Penetrating keratoplasty: By far the most frequent procedure is penetrating keratoplasty. At the time of keratoplasty, decreasing the donor/ recipient size disparity reduces post-keratoplasty myopia. Complications of penetrating keratoplasty include corneal graft rejection, glaucoma, cataract formation, anisometropia, astigmatism and infection.
Deep anterior lamellar keratoplasty (DALK): Deep anterior lamellar keratoplasty (DALK) has been proposed as an alternative to penetrating keratoplasty. Recent advances in surgical technique have generated interest in DALK. Primary advantages are:
– Increased structural integrity.
– Reduced risk of graft rejection.
While challenging to perform, innovative techniques such as the big-bubble technique have reduced surgical operating time, improved the safety of the procedure, and gives visual outcome similar to penetrating keratoplasty. Complications of DALK include graft- host interface haze, Descemet’s membrane perforation and stromal rejection.

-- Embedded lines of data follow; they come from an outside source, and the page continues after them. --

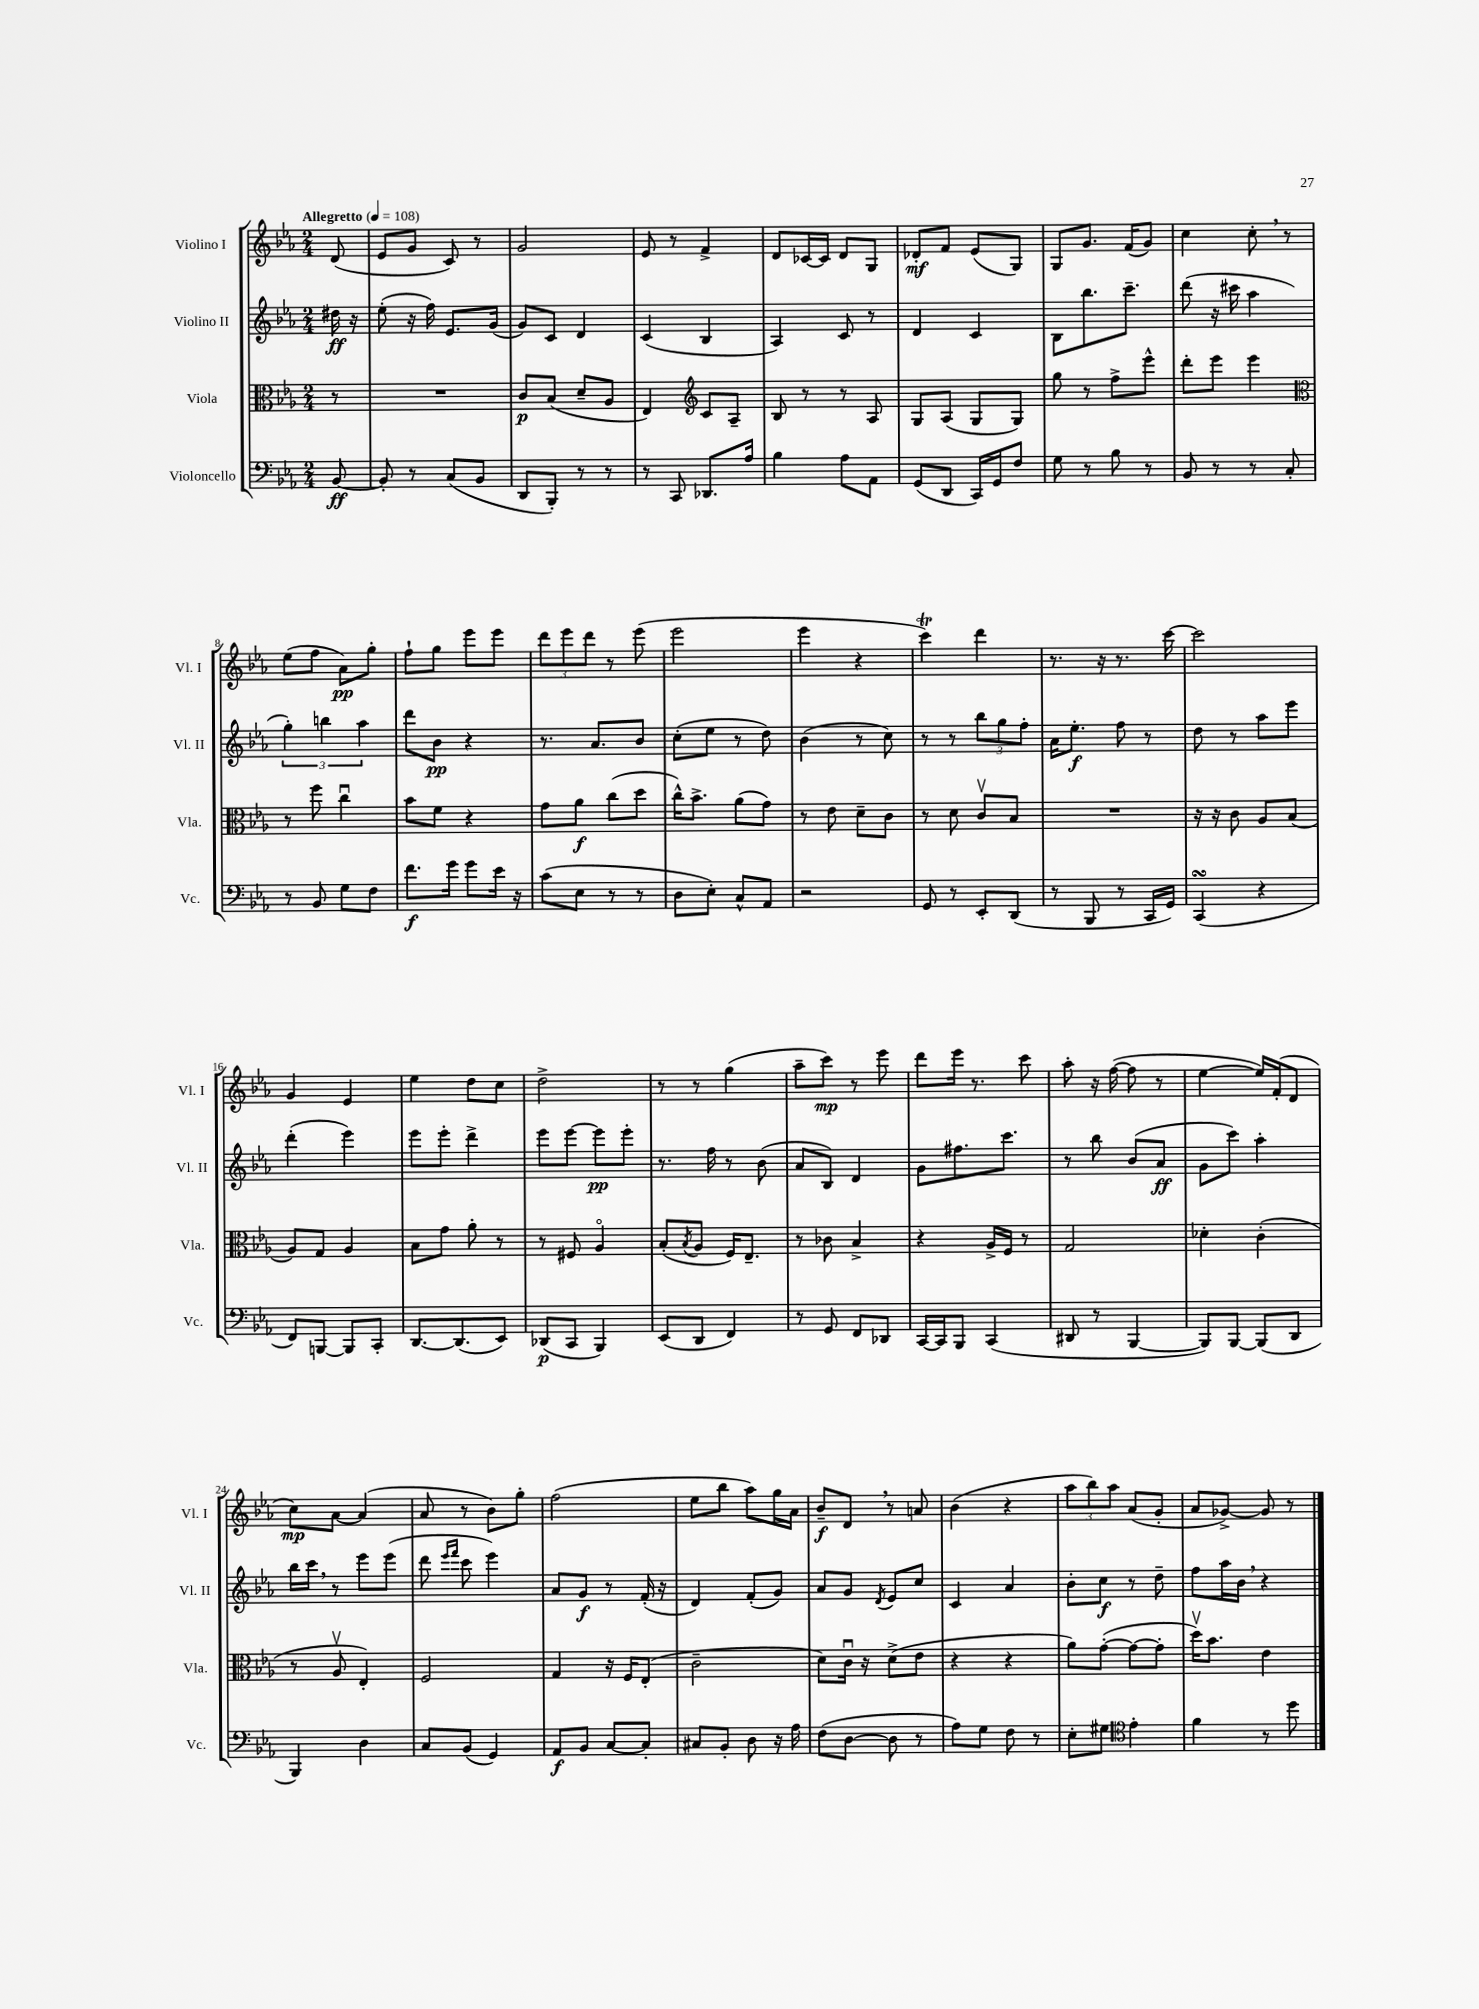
<<
\new StaffGroup <<
\new Staff = "s0" \with { instrumentName = "Violino I" shortInstrumentName = "Vl. I" } {
    \clef treble \key ees \major \numericTimeSignature \time 2/4 \partial 8 \tempo "Allegretto" 4 = 108
    d'8( |
    ees'8 g'8 c'8) r8 |
    g'2 |
    ees'8 r8 f'4-> |
    d'8 ces'16~ ces'16 d'8 g8 |
    des'8-.\mf f'8 ees'8( g8) |
    g8 g'8. f'16( g'8) |
    c''4 c''8-. \breathe r8 |
    ees''8( f''8 aes'8\pp) g''8-. |
    f''8-! g''8 ees'''8 ees'''8 |
    \tuplet 3/2 { d'''8 ees'''8 d'''8 } r8 ees'''8( |
    ees'''2 |
    ees'''4 r4 |
    c'''4\trill) d'''4 |
    r8. r16 r8. c'''16~ |
    c'''2 |
    g'4 ees'4 |
    ees''4 d''8 c''8 |
    d''2-> |
    r8 r8 g''4( |
    aes''8-- c'''8\mp) r8 ees'''8 |
    d'''8 ees'''16 r8. c'''8 |
    aes''8-. r16 f''16~( f''8 r8 |
    ees''4~ ees''16) f'16-.( d'8 |
    c''8\mp) aes'8~ aes'4( |
    aes'8 r8 bes'8) g''8-. |
    f''2( |
    ees''8 bes''8 aes''8) g''16 aes'16 |
    bes'8--\f d'8 \breathe r8 a'8 |
    bes'4( r4 |
    \tuplet 3/2 { aes''8 bes''8) aes''8 } aes'8( g'8-. |
    aes'8 ges'8~->) ges'8 r8 \bar "|." |
}
\new Staff = "s1" \with { instrumentName = "Violino II" shortInstrumentName = "Vl. II" } {
    \clef treble \key ees \major \numericTimeSignature \time 2/4 \partial 8
    dis''16\ff r16 |
    ees''8-.( r16 f''16) ees'8. g'16( |
    g'8) c'8 d'4 |
    c'4( bes4 |
    aes4) c'8 r8 |
    d'4 c'4 |
    bes8 bes''8. c'''8.-- |
    d'''8( r16 cis'''16 aes''4 |
    \tuplet 3/2 { g''4-.) b''4 aes''4 } |
    d'''8 bes'8\pp r4 |
    r8. aes'8. bes'8 |
    c''8-.( ees''8 r8 d''8) |
    bes'4( r8 c''8) |
    r8 r8 \tuplet 3/2 { bes''8 g''8 f''8-. } |
    aes'16 ees''8.-.\f f''8 r8 |
    d''8 r8 aes''8 ees'''8 |
    d'''4-.( ees'''4) |
    ees'''8 ees'''8-. d'''4-> |
    ees'''8 ees'''8~ ees'''8\pp ees'''8-. |
    r8. f''16 r8 bes'8( |
    aes'8 bes8) d'4 |
    g'8 fis''8. c'''8. |
    r8 bes''8 bes'8( aes'8\ff |
    g'8 c'''8) aes''4-. |
    bes''16 c'''16 \breathe r8 ees'''8 ees'''8( |
    d'''8 \grace { ees'''16 f'''16 } c'''8 ees'''4) |
    aes'8 g'8\f r8 f'16-.( r16 |
    d'4) f'8-.( g'8) |
    aes'8 g'8 \acciaccatura { d'8 } ees'8 c''8 |
    c'4 aes'4 |
    bes'8-. c''8\f r8 d''8-- |
    f''8 aes''16 bes'16 \breathe r4 \bar "|." |
}
\new Staff = "s2" \with { instrumentName = "Viola" shortInstrumentName = "Vla." } {
    \clef alto \key ees \major \numericTimeSignature \time 2/4 \partial 8
    r8 |
    R2 |
    c'8\p bes8( d'8-- aes8 |
    ees4) \clef treble c'8 aes8-- |
    bes8 r8 r8 aes8 |
    g8 aes8( g8 g8) |
    g''8 r8 f''8-> ees'''8-^ |
    d'''8-. ees'''8 ees'''4 |
    \clef alto r8 f''8 c''4\downbow |
    bes'8 f'8 r4 |
    g'8 aes'8\f c''8( d''8 |
    c''16-^) bes'8.-> aes'8( g'8) |
    r8 ees'8 d'8-- c'8 |
    r8 d'8 c'8\upbow bes8 |
    R2 |
    r16 r16 c'8 aes8 bes8( |
    aes8) g8 aes4 |
    bes8 g'8 aes'8-. r8 |
    r8 fis8 aes4\flageolet |
    bes8-.( \acciaccatura { bes8 } aes8 f16) ees8.-- |
    r8 ces'8 bes4-> |
    r4 aes16-> f16 r8 |
    g2 |
    des'4-. c'4-.( |
    r8 aes8\upbow ees4-.) |
    f2 |
    g4 r16 f16 ees8-.( |
    c'2-- |
    d'8) c'16\downbow r16 d'8->( ees'8 |
    r4 r4 |
    aes'8) g'8~-.( g'8~ g'8-. |
    d''16\upbow) bes'8. ees'4 \bar "|." |
}
\new Staff = "s3" \with { instrumentName = "Violoncello" shortInstrumentName = "Vc." } {
    \clef bass \key ees \major \numericTimeSignature \time 2/4 \partial 8
    bes,8~\ff |
    bes,8-. r8 c8( bes,8 |
    d,8 bes,,8-.) r8 r8 |
    r8 c,8 des,8. aes16 |
    bes4 aes8 aes,8 |
    g,8( d,8 c,16) g,16 f8 |
    g8 r8 bes8 r8 |
    bes,8 r8 r8 c8-. |
    r8 bes,8 g8 f8 |
    f'8.\f g'16 g'8 ees'16 r16 |
    c'8( ees8 r8 r8 |
    d8 ees8-.) c8-^ aes,8 |
    r2 |
    g,8 r8 ees,8-. d,8( |
    r8 bes,,8 r8 c,16 g,16) |
    c,4\turn( r4 |
    f,8) b,,8~ b,,8 c,8-. |
    d,8.~ d,8.( ees,8) |
    des,8\p( c,8 bes,,4) |
    ees,8( d,8 f,4) |
    r8 g,8 f,8 des,8 |
    c,16~ c,16 bes,,8 c,4( |
    dis,8 r8 bes,,4~ |
    bes,,8) bes,,8~ bes,,8( d,8 |
    bes,,4) d4 |
    c8 bes,8( g,4) |
    aes,8\f bes,8 c8~ c8-. |
    cis8 bes,8-. d8 r16 aes16 |
    f8( d8~ d8 r8 |
    aes8) g8 f8 r8 |
    ees8-. gis8 \clef tenor ees'4-. |
    f'4 r8 d''8 \bar "|." |
}
>>
>>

- Intra-corneal ring segments: Intra-corneal ring segments have achieved some success in patients without corneal scarring in reducing the myopia and astigmatism and improving spectacle- corrected visual acuity. INTACS (Addition Technology, Fermont, CA) are intrastromal corneal ring segments, placed in the peripheral cornea, either mechanically or with the femtosecond laser.
- Combined riboflavin-ultraviolet type A rays (UVA) collagen cross-linking: Combined riboflavin-ultraviolet type A rays (UVA) collagen cross-linking consists of photo-polymerisation of corneal stroma by combining vitamin B2 (photosensitising substance) with UVA. This process increases rigidity of corneal collagen and thus reduces the likelihood of further ectasia.
Keratoconus, though progressive initially, stabilises after some time in most of the patient. Most patients with keratoconus do well with rigid contact lenses.
Keratoplasty may be required when patients do not improve with contact lenses.
Fortunately, patients with keratoconus never become totally blind.
Complications of keratoconus may be:
- Acute corneal hydrops: Advanced keratoconus rarely may progress to acute corneal hydrops due to breaks in Descemet’s membrane, leading to corneal oedema.
- Secondary corneal scarring.
- To prevent keratoconus, patients should avoid rubbing of eyes.
Note : This information provided in the website of AIMU is only for understanding the subject . If one has such symptoms/ condition, he/she should consult a doctor for diagnosis and treatment.